■ **What you have to do**: Scan the material below and copy every line holding the word "Präferenzen".

■ **Information**:
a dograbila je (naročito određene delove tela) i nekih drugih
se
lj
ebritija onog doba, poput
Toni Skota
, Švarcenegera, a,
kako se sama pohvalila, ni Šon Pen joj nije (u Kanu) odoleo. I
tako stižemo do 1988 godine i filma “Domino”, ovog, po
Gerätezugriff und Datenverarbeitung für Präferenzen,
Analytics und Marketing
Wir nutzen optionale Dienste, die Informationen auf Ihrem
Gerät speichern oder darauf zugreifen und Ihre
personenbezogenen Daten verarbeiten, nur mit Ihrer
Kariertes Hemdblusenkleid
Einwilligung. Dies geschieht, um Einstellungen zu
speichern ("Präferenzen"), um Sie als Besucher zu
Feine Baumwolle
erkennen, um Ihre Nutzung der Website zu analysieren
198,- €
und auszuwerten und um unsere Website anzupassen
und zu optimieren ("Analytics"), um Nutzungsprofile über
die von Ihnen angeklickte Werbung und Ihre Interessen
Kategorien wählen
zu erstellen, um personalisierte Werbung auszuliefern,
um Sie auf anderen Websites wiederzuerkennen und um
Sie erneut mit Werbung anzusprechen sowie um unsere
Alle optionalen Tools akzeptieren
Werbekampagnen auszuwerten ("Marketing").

* * *

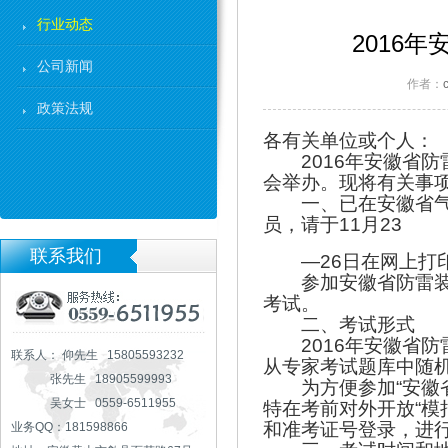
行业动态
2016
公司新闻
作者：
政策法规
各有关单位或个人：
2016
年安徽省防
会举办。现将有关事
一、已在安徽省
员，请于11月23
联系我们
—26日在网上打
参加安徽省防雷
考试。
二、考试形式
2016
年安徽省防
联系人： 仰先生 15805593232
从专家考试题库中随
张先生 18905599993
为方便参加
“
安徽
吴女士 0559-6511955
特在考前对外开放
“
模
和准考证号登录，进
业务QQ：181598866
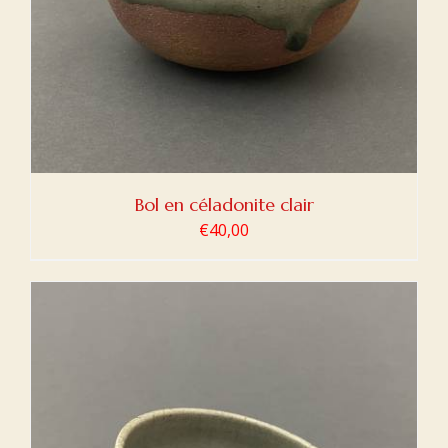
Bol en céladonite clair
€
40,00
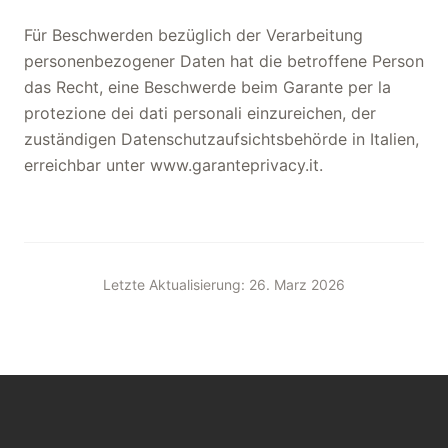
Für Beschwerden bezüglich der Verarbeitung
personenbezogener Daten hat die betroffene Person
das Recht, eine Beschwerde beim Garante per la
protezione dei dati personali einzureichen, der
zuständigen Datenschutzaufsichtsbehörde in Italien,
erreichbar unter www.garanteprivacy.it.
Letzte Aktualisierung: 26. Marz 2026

--

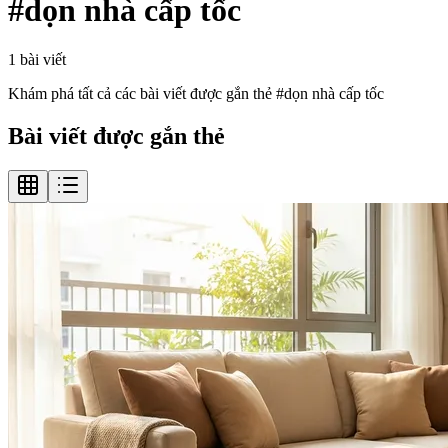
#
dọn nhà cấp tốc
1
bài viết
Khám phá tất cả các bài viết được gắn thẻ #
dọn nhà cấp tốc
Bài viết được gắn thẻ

■ **Written reply**:
Gerätezugriff und Datenverarbeitung für Präferenzen,
speichern ("Präferenzen"), um Sie als Besucher zu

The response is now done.